## [REQUIRED WORK]
Give back only the lines in the records below from the one with "bằng kem bôi hoặc laser mài mòn bề mặt nhưng" to the one with "Folding Gate Besi", both inclusive, word for word.

Stored data entries:
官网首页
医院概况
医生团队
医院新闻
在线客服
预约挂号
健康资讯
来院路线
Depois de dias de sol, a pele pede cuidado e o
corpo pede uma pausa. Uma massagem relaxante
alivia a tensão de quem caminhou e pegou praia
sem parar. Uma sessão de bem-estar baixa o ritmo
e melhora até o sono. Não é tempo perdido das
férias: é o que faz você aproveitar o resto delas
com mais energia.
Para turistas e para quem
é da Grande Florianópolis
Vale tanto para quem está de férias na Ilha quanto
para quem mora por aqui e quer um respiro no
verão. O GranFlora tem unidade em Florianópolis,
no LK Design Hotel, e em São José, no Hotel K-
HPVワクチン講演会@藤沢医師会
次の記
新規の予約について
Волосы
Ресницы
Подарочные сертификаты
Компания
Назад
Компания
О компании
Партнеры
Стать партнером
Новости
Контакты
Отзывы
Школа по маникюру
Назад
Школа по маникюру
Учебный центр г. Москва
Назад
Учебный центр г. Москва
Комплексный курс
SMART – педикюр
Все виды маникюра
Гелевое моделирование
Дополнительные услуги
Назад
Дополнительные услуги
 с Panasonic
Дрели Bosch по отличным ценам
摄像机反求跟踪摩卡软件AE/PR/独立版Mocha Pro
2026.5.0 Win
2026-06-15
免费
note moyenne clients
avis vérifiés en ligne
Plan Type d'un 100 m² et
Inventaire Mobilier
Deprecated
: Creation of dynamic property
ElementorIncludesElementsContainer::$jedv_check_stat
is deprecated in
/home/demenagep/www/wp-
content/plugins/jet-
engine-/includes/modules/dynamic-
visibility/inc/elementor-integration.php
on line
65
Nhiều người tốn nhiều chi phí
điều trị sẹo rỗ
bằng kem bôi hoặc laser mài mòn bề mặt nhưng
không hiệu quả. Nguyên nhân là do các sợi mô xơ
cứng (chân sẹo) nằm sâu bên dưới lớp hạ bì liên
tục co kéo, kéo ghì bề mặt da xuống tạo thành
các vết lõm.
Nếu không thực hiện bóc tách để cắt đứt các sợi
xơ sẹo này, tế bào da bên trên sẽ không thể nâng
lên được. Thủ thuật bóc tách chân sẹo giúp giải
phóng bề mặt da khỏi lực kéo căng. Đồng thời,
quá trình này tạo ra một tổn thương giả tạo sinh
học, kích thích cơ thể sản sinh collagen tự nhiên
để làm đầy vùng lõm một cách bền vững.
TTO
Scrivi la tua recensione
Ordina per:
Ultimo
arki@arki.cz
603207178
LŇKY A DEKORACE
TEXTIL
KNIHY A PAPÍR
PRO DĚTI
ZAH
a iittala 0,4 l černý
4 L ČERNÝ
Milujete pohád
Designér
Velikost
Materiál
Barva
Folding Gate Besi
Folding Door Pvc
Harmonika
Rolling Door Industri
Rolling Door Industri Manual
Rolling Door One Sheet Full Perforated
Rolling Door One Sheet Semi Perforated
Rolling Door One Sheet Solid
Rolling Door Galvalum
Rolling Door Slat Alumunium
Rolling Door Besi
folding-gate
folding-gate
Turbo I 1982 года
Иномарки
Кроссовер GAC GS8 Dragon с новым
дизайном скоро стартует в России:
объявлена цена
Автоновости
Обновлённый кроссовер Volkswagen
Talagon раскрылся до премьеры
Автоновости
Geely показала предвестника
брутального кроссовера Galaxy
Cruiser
==
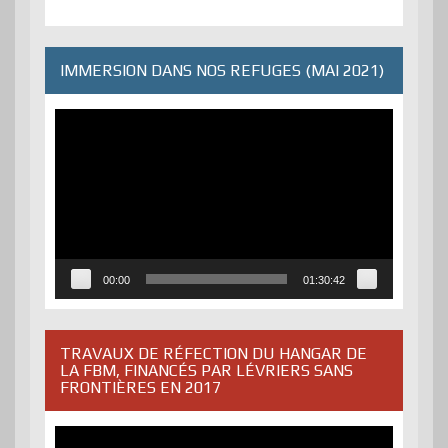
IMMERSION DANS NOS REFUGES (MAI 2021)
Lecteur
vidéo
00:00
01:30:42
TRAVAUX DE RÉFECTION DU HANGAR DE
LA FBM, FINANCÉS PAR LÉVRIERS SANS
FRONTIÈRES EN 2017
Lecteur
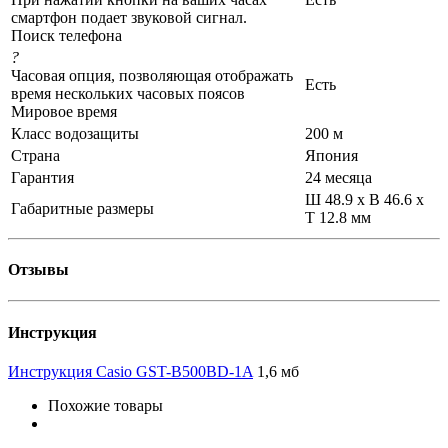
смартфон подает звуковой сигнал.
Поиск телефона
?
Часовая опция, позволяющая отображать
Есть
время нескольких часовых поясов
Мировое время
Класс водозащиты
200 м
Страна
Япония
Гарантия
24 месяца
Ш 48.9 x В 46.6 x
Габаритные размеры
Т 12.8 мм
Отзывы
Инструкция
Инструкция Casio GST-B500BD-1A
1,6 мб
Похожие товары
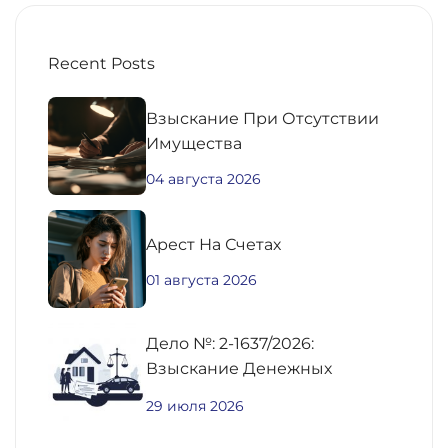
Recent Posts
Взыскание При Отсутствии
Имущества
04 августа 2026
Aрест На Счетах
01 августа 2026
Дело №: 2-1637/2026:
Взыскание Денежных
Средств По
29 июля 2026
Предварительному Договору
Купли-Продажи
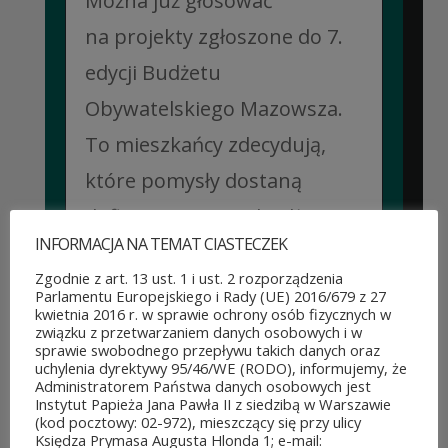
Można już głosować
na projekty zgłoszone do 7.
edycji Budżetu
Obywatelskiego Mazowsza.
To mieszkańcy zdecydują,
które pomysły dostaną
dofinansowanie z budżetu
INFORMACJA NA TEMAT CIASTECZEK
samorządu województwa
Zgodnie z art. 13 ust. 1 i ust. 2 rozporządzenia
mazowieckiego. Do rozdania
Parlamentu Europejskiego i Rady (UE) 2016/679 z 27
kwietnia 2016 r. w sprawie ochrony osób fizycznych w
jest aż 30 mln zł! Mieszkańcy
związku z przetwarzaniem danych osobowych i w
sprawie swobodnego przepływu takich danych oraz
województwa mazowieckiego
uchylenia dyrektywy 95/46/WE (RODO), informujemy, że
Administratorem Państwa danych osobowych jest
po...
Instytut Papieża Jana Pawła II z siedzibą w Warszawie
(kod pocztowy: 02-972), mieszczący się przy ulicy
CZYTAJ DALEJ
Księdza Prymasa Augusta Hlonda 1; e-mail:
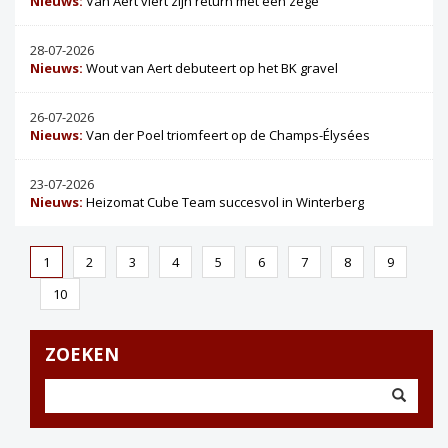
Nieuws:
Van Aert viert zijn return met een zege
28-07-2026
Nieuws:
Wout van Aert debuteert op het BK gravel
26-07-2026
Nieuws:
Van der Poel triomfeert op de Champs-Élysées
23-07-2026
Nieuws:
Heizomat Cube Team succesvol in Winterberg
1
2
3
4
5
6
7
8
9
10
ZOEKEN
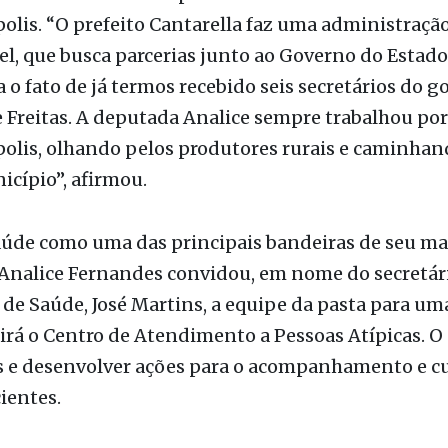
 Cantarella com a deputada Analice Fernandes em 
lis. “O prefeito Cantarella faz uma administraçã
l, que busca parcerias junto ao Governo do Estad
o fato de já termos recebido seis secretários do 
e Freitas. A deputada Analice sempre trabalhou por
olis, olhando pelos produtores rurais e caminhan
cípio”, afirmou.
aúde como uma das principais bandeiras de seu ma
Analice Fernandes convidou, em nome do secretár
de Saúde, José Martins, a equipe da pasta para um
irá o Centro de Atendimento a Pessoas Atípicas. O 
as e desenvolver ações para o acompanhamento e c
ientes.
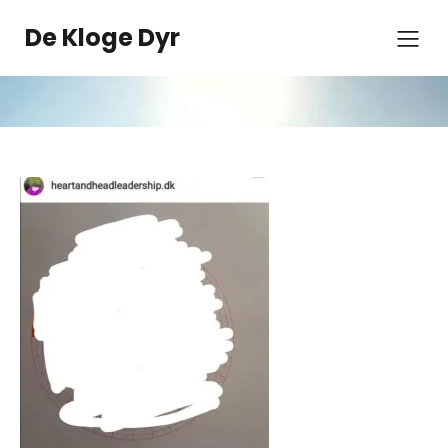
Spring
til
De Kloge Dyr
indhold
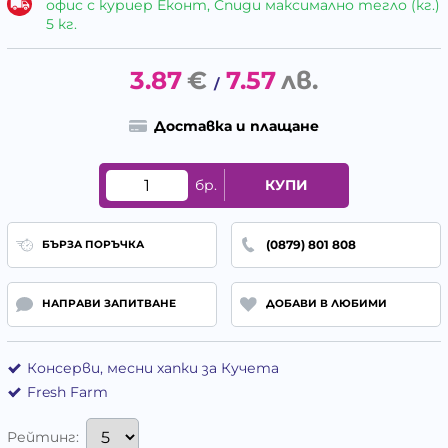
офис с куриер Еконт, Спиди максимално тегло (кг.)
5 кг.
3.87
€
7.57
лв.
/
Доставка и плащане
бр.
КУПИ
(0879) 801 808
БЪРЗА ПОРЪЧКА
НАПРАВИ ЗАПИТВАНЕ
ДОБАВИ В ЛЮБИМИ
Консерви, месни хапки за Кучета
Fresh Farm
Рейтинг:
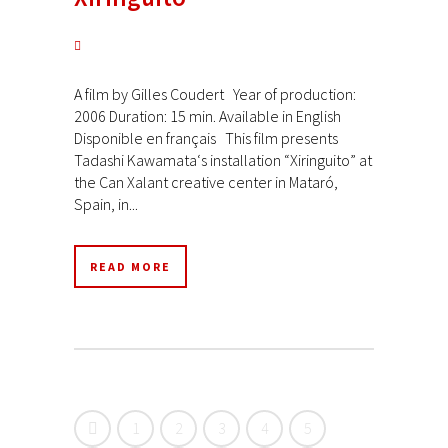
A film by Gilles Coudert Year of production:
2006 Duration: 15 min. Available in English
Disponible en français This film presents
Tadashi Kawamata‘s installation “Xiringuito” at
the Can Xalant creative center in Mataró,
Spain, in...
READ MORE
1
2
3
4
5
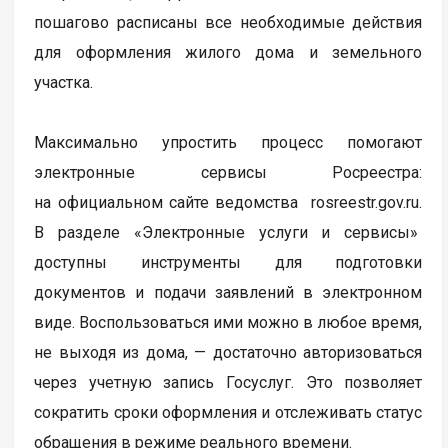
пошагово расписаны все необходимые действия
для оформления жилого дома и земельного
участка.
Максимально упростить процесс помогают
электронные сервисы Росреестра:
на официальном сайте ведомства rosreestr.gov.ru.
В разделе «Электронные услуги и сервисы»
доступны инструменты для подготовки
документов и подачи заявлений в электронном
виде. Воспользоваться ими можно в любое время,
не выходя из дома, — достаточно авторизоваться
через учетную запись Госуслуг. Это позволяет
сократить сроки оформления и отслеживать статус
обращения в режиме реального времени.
* * *
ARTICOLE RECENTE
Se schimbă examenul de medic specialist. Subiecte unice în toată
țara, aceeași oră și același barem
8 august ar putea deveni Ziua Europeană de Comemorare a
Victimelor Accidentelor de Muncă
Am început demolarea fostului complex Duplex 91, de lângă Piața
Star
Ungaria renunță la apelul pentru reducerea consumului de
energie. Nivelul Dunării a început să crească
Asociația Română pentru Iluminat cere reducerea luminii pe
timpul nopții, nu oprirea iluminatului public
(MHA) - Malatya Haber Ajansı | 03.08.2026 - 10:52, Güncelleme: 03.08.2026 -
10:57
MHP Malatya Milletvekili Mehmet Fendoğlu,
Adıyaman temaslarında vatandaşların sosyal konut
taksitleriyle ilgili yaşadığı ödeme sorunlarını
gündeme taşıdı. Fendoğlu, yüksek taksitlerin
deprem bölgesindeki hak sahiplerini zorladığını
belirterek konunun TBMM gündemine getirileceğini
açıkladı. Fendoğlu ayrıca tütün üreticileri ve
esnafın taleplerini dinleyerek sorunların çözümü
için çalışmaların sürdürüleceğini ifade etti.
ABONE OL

## [RESULT OF THIS TASK]
bằng kem bôi hoặc laser mài mòn bề mặt nhưng
không hiệu quả. Nguyên nhân là do các sợi mô xơ
cứng (chân sẹo) nằm sâu bên dưới lớp hạ bì liên
tục co kéo, kéo ghì bề mặt da xuống tạo thành
các vết lõm.
Nếu không thực hiện bóc tách để cắt đứt các sợi
xơ sẹo này, tế bào da bên trên sẽ không thể nâng
lên được. Thủ thuật bóc tách chân sẹo giúp giải
phóng bề mặt da khỏi lực kéo căng. Đồng thời,
quá trình này tạo ra một tổn thương giả tạo sinh
học, kích thích cơ thể sản sinh collagen tự nhiên
để làm đầy vùng lõm một cách bền vững.
TTO
Scrivi la tua recensione
Ordina per:
Ultimo
arki@arki.cz
603207178
LŇKY A DEKORACE
TEXTIL
KNIHY A PAPÍR
PRO DĚTI
ZAH
a iittala 0,4 l černý
4 L ČERNÝ
Milujete pohád
Designér
Velikost
Materiál
Barva
Folding Gate Besi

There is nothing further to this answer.